Return the budgie-taming post's passage from "The fourth day" to "on my finger.", word for word.

**Extract:**
------------------------------------

# Trying to tame hand raised budgie but feel like I am going backwards?



## Willow_

Hi everyone! I have a 7 week old hand raised budgie. The budgie tamer who tamed him said before I bought him she would take him out at least a few times a day and that we should continue that when we brought him home to keep him tame. For the first few days, he would step up onto my finger and when I brought him out he would sit contently on my finger for up to an hour and perch on his budgie playground and seemed fine.

The fourth day he didn't want to come out and kept hopping off my finger when I tried to get him out. The set up of my cage is kind of inconvenient because the gate is way at the bottom and his favourite spots are all at the top of the cage so every time I tried to move him on my finger to the gate he would hop off onto a perch on the journey down to the gate. I did eventually get him out and he seemed fine, even falling asleep on my finger.

I did some reading about budgie taming and how you shouldn't force them to come out of their cage if they don't want to so for the next few days, I just fed him millet from my hand. He will eat the millet off my hand but if I move it further so he has to step on my hand to get it he won't get on my hand. I can also get him to perch on my finger and eat the millet from there, but I have to push him to get on my finger by coming up from under his toes with my finger, he won't step up, and I don't know if I am being too forceful when I do that. 

I realized later that an easier way to get him out without using the gate on the bottom would be to take off the roof and I tried that this weekend, but he seemed very scared when I took the roof off and started shaking (I imagine it's like someone taking the roof off your house suddenly!) so I don't think that would be a good way to get him out. 

I called the original budgie trainer and she said to take him out of the cage whether he wants to or not because you have to establish you are the dominant one in the relationship and he can't dictate you what to do - but this seems at odds with the other advice I've read about taming budgies. I do worry that the longer he stays in his cage the more settled he will get and that he will never want to come out of it again.

------------------------------------

**Data excerpts:**
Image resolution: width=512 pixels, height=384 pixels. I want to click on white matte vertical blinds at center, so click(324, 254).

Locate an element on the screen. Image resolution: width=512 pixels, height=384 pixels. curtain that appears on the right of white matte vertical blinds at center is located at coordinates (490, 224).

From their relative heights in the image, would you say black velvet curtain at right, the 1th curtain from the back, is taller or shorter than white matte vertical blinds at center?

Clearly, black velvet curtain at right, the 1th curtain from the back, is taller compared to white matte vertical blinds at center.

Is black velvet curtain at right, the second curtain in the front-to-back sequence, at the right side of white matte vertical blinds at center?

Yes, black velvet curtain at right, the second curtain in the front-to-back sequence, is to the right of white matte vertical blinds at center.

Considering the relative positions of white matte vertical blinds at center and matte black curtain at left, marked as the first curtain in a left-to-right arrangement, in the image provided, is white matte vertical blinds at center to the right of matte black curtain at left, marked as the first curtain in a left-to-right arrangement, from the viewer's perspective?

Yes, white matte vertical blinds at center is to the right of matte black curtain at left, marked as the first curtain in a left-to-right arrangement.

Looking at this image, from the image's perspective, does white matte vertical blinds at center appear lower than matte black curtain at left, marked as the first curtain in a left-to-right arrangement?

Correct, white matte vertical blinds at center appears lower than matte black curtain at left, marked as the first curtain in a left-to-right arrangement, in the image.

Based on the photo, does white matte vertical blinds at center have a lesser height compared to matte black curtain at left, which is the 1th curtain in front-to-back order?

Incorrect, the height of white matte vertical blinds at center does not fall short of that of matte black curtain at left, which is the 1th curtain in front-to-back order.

------------------------------------

**Response to the task:**
The fourth day he didn't want to come out and kept hopping off my finger when I tried to get him out. The set up of my cage is kind of inconvenient because the gate is way at the bottom and his favourite spots are all at the top of the cage so every time I tried to move him on my finger to the gate he would hop off onto a perch on the journey down to the gate. I did eventually get him out and he seemed fine, even falling asleep on my finger.